Mis paseos proliferan por las avenidas solitarias. Cuánto más solitarias, mejor. Están tan vacías que hace que me sienta como Eduardo Noriega en la película «Abre los ojos» de Alejandro Amenábar, cuando deambula por una Gran Vía desierta. Dejo guiar mis zapatos sin rumbo por la ciudad vacía, dejándome llevar hacia donde las sombras dirijan mis pasos. Mientras voy posando mi mirada en cada olvidado rincón. Aquí y allá. En cada lugar que llama mi atención detengo mi mirada. Continúo embebido por la belleza de sus magníficas fachadas. Asombrado por paisajes urbanos desconocidos en época de estrés y prisa. Que pasan como brochazos indefinidos de colores. Parajes ilocalizables entre el gentío, el ruido y la locura. Dejándome inundar por los coloridos aromas de sus jardines y parques. Deslizando mi mirada por los escaparates de las librerías. Entrando en librerías de antiguo que me trasladan a otro mundo, a otra realidad. Aspiro el aroma a libro antiguo, a clásico, a verdades inmutables.

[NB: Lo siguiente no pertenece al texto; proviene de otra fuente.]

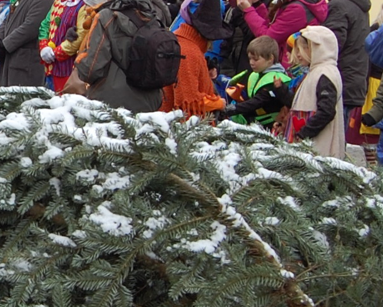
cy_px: 126
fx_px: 1724
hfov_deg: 12.3
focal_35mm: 152
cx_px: -98
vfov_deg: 10.2
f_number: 5.6
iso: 200
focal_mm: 22
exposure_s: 1/125
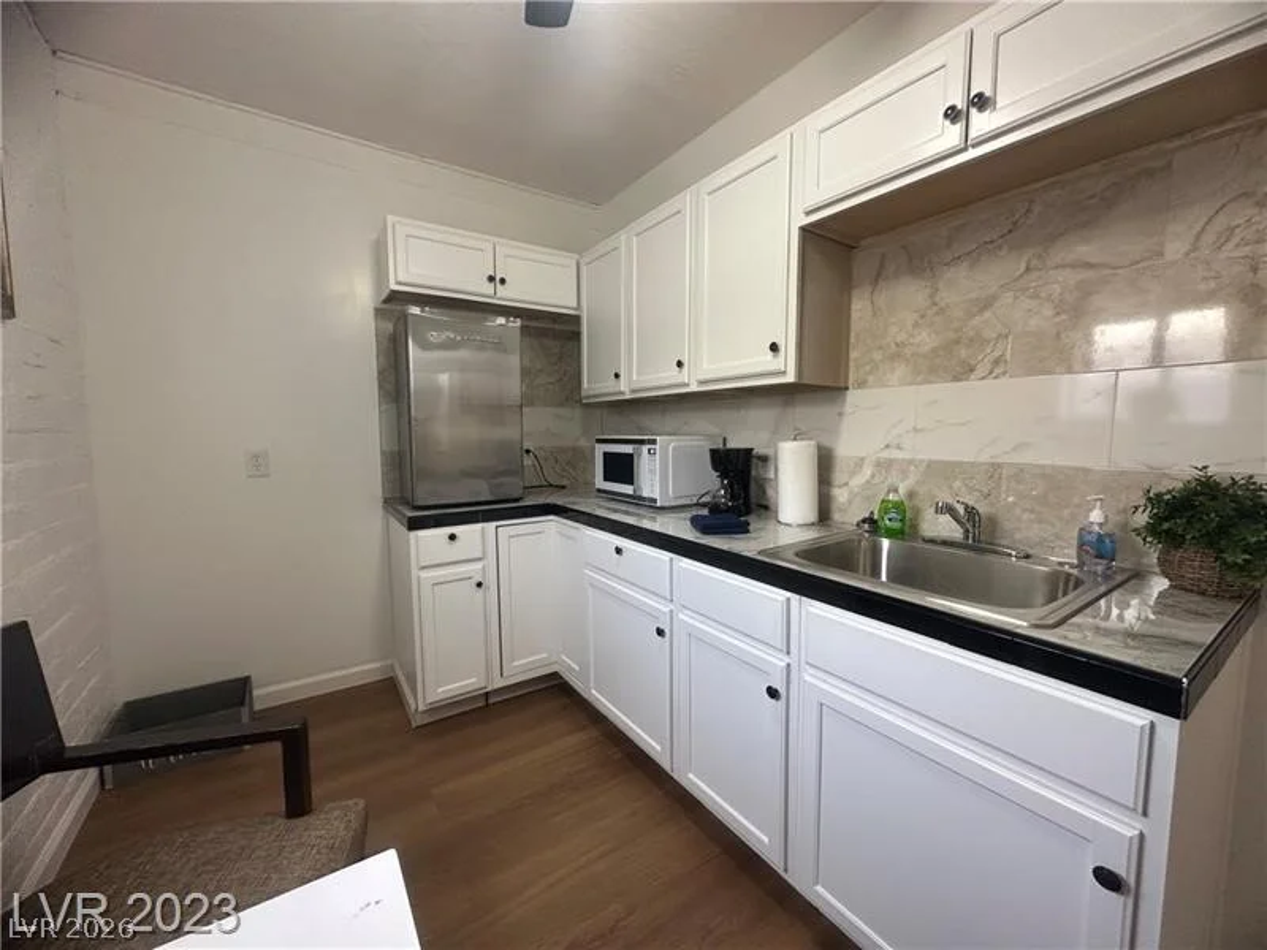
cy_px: 475
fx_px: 512
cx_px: 634
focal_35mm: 14
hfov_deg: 102.1
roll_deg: -0.3
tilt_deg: -5.6
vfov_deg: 85.7
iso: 160
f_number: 2.2
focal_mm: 2.22
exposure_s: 1/61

Lamentablemente toda esta calma dura unos pocos días. Quizá podamos unir a días sueltos de junio y la segunda quincena de julio, el mes de agosto y la diáspora madrileña que se produce en épocas muy concretas, como puentes o Semana Santa, pero poco más. Y, si bien ese sueño es efímero y pasa veloz, el poso dejado en el alma de quien lo ha vivido y disfrutado, no lo abandonará jamás. Haciendo que te enamores sin remisión de mi ciudad. De Madrid. Del oasis de asfalto. Un oasis sudoroso de calma que, como digo, se desvanece ante tus ojos a medida que va acercándose septiembre y el dorado otoño. Las noches van haciéndose más refrescantes de modo casi imperceptible y, finalmente, sin saber muy bien cómo, el sueño deja paso al brumoso y refrescante despertar. Los sonidos de la ciudad vuelven a ir subiendo de volumen y el trino los pájaros pasan a ser un recuerdo cada vez más lejano. Empiezan a teñirse de ocre los árboles de mi calle, la tristeza regresa y comienza a llover. Pues ya llegó de nuevo a mi ciudad el final del verano.